** EXERCISE OBJECTIVE **
Write out every line of text in the listing below word for word, leaving out the pictures.

Saved data entries
----------

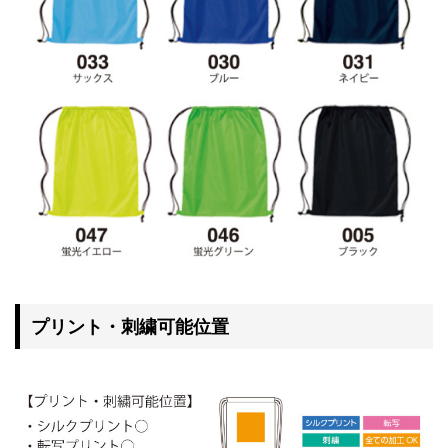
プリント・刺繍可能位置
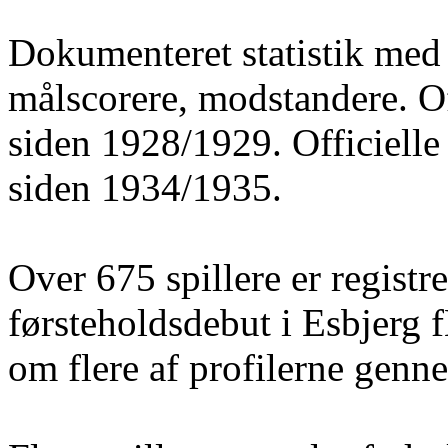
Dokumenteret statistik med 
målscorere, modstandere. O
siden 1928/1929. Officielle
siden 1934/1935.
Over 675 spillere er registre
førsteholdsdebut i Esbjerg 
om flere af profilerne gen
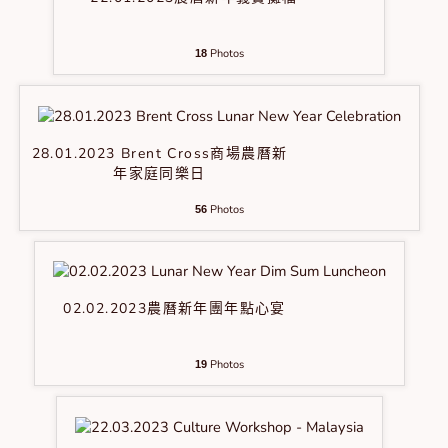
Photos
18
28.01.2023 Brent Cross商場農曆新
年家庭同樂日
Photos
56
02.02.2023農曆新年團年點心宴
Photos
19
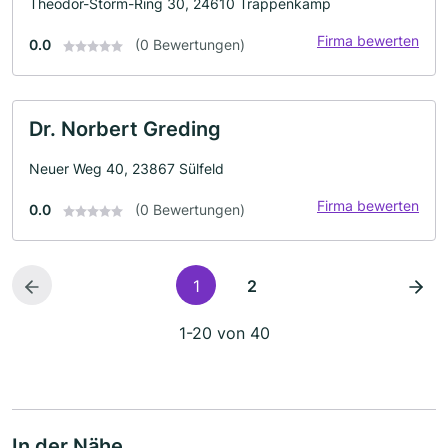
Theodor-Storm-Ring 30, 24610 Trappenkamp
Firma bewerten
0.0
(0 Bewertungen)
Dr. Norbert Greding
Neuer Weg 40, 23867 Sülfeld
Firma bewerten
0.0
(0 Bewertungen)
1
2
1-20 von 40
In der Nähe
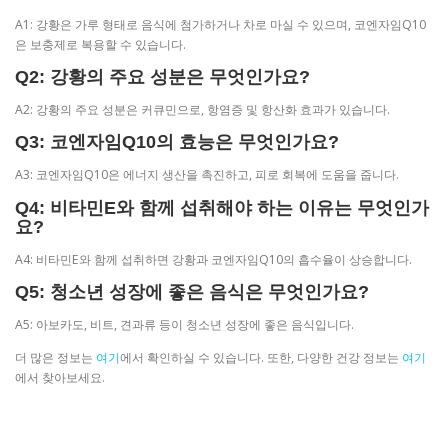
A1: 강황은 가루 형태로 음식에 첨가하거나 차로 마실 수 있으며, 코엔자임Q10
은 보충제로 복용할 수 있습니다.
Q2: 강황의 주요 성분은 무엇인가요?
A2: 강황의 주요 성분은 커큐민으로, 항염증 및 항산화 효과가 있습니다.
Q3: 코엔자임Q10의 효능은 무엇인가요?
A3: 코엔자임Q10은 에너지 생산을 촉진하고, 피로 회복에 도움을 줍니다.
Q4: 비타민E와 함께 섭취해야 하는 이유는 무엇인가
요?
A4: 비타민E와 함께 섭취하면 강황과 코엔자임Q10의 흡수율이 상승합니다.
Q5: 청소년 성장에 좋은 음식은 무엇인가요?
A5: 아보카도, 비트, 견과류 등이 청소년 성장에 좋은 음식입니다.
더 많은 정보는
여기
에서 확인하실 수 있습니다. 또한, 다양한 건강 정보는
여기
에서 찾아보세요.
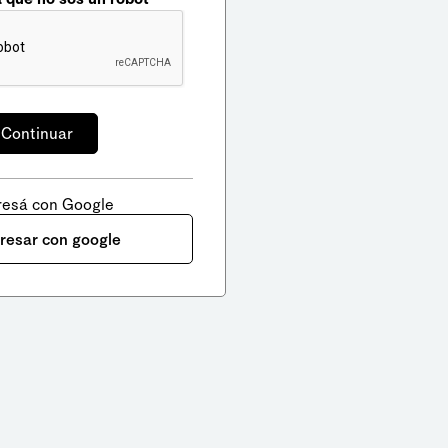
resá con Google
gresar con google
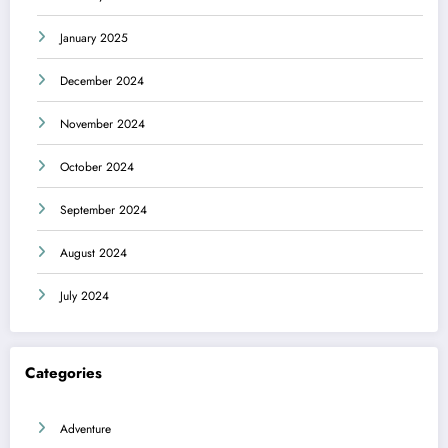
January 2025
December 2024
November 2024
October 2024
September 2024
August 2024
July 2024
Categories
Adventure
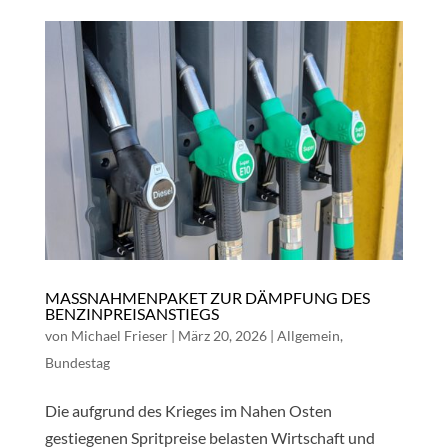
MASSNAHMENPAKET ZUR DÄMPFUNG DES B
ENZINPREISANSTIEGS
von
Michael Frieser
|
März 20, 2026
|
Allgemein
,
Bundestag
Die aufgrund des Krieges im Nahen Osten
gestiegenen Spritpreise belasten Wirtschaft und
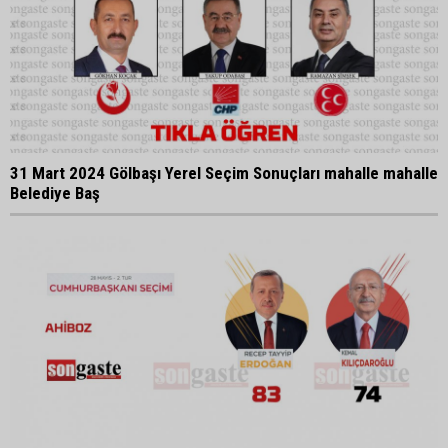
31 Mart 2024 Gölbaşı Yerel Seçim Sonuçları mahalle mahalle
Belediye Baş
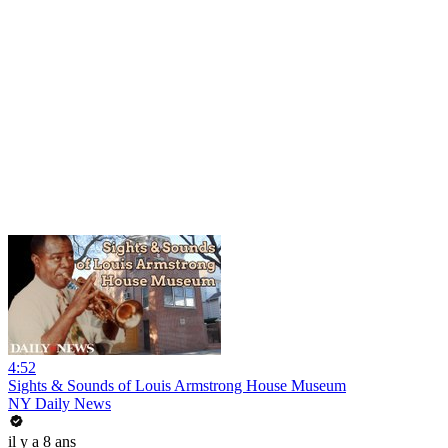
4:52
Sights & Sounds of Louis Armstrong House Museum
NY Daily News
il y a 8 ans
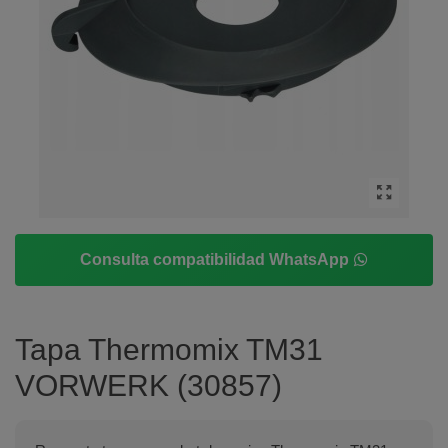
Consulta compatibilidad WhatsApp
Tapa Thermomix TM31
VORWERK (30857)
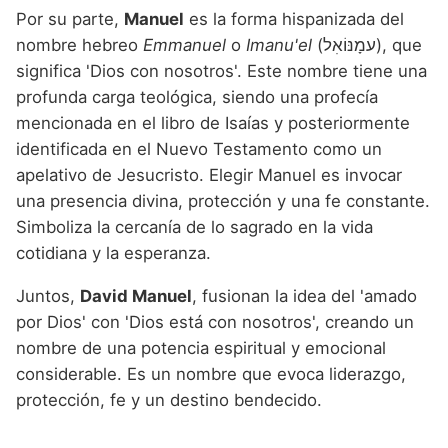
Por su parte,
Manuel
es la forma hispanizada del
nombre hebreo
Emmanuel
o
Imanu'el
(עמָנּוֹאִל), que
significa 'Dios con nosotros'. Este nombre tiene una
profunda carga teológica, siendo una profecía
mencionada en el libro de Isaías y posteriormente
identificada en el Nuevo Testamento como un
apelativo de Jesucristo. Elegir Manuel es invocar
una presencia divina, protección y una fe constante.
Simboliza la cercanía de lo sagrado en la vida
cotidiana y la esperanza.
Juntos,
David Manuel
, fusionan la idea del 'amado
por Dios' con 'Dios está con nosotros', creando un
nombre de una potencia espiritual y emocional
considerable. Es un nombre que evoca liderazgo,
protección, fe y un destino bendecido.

----------

** WRITTEN RESPONSE **
プリント・刺繍可能位置
Dokumenteret statistik med 
målscorere, modstandere. O
siden 1928/1929. Officielle
siden 1934/1935.
Over 675 spillere er registre
førsteholdsdebut i Esbjerg 
om flere af profilerne gen
Photos
18
28.01.2023 Brent Cross商場農曆新
年家庭同樂日
Photos
56
02.02.2023農曆新年團年點心宴
Photos
19
Theodor-Storm-Ring 30, 24610 Trappenkamp
Firma bewerten
0.0
(0 Bewertungen)
Dr. Norbert Greding
Neuer Weg 40, 23867 Sülfeld
Firma bewerten
0.0
(0 Bewertungen)
1
2
1-20 von 40
In der Nähe
A1: 강황은 가루 형태로 음식에 첨가하거나 차로 마실 수 있으며, 코엔자임Q10
은 보충제로 복용할 수 있습니다.
Q2: 강황의 주요 성분은 무엇인가요?
A2: 강황의 주요 성분은 커큐민으로, 항염증 및 항산화 효과가 있습니다.
Q3: 코엔자임Q10의 효능은 무엇인가요?
A3: 코엔자임Q10은 에너지 생산을 촉진하고, 피로 회복에 도움을 줍니다.
Q4: 비타민E와 함께 섭취해야 하는 이유는 무엇인가
요?
A4: 비타민E와 함께 섭취하면 강황과 코엔자임Q10의 흡수율이 상승합니다.
Q5: 청소년 성장에 좋은 음식은 무엇인가요?
A5: 아보카도, 비트, 견과류 등이 청소년 성장에 좋은 음식입니다.
더 많은 정보는
여기
에서 확인하실 수 있습니다. 또한, 다양한 건강 정보는
여기
에서 찾아보세요.
resá con Google
gresar con google
January 2025
December 2024
November 2024
October 2024
September 2024
August 2024
July 2024
Categories
Adventure
MASSNAHMENPAKET ZUR DÄMPFUNG DES B
ENZINPREISANSTIEGS
von
Michael Frieser
|
März 20, 2026
|
Allgemein
,
Bundestag
Die aufgrund des Krieges im Nahen Osten
gestiegenen Spritpreise belasten Wirtschaft und
31 Mart 2024 Gölbaşı Yerel Seçim Sonuçları mahalle mahalle
Belediye Baş
4:52
Sights & Sounds of Louis Armstrong House Museum
NY Daily News
il y a 8 ans
Consulta compatibilidad WhatsApp
Tapa Thermomix TM31
VORWERK (30857)
Por su parte,
Manuel
es la forma hispanizada del
nombre hebreo
Emmanuel
o
Imanu'el
(עמָנּוֹאִל), que
significa 'Dios con nosotros'. Este nombre tiene una
profunda carga teológica, siendo una profecía
mencionada en el libro de Isaías y posteriormente
identificada en el Nuevo Testamento como un
apelativo de Jesucristo. Elegir Manuel es invocar
una presencia divina, protección y una fe constante.
Simboliza la cercanía de lo sagrado en la vida
cotidiana y la esperanza.
Juntos,
David Manuel
, fusionan la idea del 'amado
por Dios' con 'Dios está con nosotros', creando un
nombre de una potencia espiritual y emocional
considerable. Es un nombre que evoca liderazgo,
protección, fe y un destino bendecido.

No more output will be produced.